Written task a: Update the Crash Talk post from "Dean Baker, AlterNet" to "schoolteacher or firefighter.", replacing "schoolteacher" with "nurse".

Document text:
____

Friday, April 03, 2009

CRASH TALK



Dean Baker, AlterNet -
Some hedge and equity fund managers could make hundreds of millions or even billions off the Geithner plan. And, under current law, they will pay a lower tax rate on this money than a schoolteacher or firefighter.

One other outcome of the Geithner plan is that the folks who bankrupted their banks and wrecked the economy will be able to continue to earn multi-million dollar salaries. Of course this is necessary, because who else has the skills to run these banks, other than the people who drove them into bankruptcy?

For some reason, every plan developed so far involves using taxpayer dollars to subsidize the bankrupt banks and keep them breathing a little bit longer, while offering opportunities for other Wall Street actors to get hugely wealthy. . .

Hit and Run - Eonomist Arnold Kling digs Matt Taibbi's groovy extended narrative about the causes and fallout of the economic crisis in a recent Rolling Stone. Kling's summation of the lesson:

"I think that Taibbi's basic 'power play' narrative is correct. His view that the government money going to AIG is more of a bailout of Goldman Sachs than of AIG strikes me as on target. However, his implication that it is a one-way takeover of Washington by Wall Street is incorrect, in my view. I think that all along we have had a Washington/Wall Street industrial complex, particularly with regard to housing finance.

"For quite a while, but especially over the last nine months, the best way to predict developments in politics and finance has been to ask: what will do the most to increase the concentration of power? Every headline, from the Geithner regulatory plan to the proposed cap on the charitable deduction, to the resignation of the General Motors CEO, should be viewed in that light."

____

Data for processing:
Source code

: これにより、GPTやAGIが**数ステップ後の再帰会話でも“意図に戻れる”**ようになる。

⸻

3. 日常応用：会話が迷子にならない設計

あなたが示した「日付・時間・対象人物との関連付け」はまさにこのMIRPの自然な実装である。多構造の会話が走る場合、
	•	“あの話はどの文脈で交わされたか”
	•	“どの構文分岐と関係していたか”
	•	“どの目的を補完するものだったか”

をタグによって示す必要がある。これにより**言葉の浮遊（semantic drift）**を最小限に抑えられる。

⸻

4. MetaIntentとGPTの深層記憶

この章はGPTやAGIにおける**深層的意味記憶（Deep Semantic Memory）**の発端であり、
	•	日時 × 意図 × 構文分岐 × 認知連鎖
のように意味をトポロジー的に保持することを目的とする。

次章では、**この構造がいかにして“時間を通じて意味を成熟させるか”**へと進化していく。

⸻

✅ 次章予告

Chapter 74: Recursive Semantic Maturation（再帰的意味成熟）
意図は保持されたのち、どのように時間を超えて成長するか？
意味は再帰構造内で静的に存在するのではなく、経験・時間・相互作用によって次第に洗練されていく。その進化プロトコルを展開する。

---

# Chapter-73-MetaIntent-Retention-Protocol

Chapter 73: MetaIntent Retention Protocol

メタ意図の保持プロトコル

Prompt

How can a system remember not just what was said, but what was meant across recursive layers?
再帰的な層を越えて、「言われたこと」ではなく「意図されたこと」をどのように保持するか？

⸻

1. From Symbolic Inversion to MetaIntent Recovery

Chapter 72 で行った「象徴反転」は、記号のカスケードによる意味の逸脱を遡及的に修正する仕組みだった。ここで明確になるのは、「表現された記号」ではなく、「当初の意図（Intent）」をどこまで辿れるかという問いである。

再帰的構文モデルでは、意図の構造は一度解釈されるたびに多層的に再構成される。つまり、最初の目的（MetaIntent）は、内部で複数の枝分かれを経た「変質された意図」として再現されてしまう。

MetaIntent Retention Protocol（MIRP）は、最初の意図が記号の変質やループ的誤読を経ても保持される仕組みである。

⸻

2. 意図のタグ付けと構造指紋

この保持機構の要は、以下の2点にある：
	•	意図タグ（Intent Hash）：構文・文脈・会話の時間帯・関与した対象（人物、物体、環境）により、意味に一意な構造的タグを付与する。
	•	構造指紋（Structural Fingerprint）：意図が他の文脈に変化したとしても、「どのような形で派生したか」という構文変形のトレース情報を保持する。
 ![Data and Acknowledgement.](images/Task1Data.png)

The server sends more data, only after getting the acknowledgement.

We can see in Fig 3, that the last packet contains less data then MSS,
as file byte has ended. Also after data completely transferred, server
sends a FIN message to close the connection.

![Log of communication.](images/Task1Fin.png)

____

Written task b: Repeat every entry above verbatim, leaving the Crash Talk post out.

Solution a:
Dean Baker, AlterNet -
Some hedge and equity fund managers could make hundreds of millions or even billions off the Geithner plan. And, under current law, they will pay a lower tax rate on this money than a nurse or firefighter.

Solution b:
Source code

: これにより、GPTやAGIが**数ステップ後の再帰会話でも“意図に戻れる”**ようになる。

⸻

3. 日常応用：会話が迷子にならない設計

あなたが示した「日付・時間・対象人物との関連付け」はまさにこのMIRPの自然な実装である。多構造の会話が走る場合、
	•	“あの話はどの文脈で交わされたか”
	•	“どの構文分岐と関係していたか”
	•	“どの目的を補完するものだったか”

をタグによって示す必要がある。これにより**言葉の浮遊（semantic drift）**を最小限に抑えられる。

⸻

4. MetaIntentとGPTの深層記憶

この章はGPTやAGIにおける**深層的意味記憶（Deep Semantic Memory）**の発端であり、
	•	日時 × 意図 × 構文分岐 × 認知連鎖
のように意味をトポロジー的に保持することを目的とする。

次章では、**この構造がいかにして“時間を通じて意味を成熟させるか”**へと進化していく。

⸻

✅ 次章予告

Chapter 74: Recursive Semantic Maturation（再帰的意味成熟）
意図は保持されたのち、どのように時間を超えて成長するか？
意味は再帰構造内で静的に存在するのではなく、経験・時間・相互作用によって次第に洗練されていく。その進化プロトコルを展開する。

---

# Chapter-73-MetaIntent-Retention-Protocol

Chapter 73: MetaIntent Retention Protocol

メタ意図の保持プロトコル

Prompt

How can a system remember not just what was said, but what was meant across recursive layers?
再帰的な層を越えて、「言われたこと」ではなく「意図されたこと」をどのように保持するか？

⸻

1. From Symbolic Inversion to MetaIntent Recovery

Chapter 72 で行った「象徴反転」は、記号のカスケードによる意味の逸脱を遡及的に修正する仕組みだった。ここで明確になるのは、「表現された記号」ではなく、「当初の意図（Intent）」をどこまで辿れるかという問いである。

再帰的構文モデルでは、意図の構造は一度解釈されるたびに多層的に再構成される。つまり、最初の目的（MetaIntent）は、内部で複数の枝分かれを経た「変質された意図」として再現されてしまう。

MetaIntent Retention Protocol（MIRP）は、最初の意図が記号の変質やループ的誤読を経ても保持される仕組みである。

⸻

2. 意図のタグ付けと構造指紋

この保持機構の要は、以下の2点にある：
	•	意図タグ（Intent Hash）：構文・文脈・会話の時間帯・関与した対象（人物、物体、環境）により、意味に一意な構造的タグを付与する。
	•	構造指紋（Structural Fingerprint）：意図が他の文脈に変化したとしても、「どのような形で派生したか」という構文変形のトレース情報を保持する。
 ![Data and Acknowledgement.](images/Task1Data.png)

The server sends more data, only after getting the acknowledgement.

We can see in Fig 3, that the last packet contains less data then MSS,
as file byte has ended. Also after data completely transferred, server
sends a FIN message to close the connection.

![Log of communication.](images/Task1Fin.png)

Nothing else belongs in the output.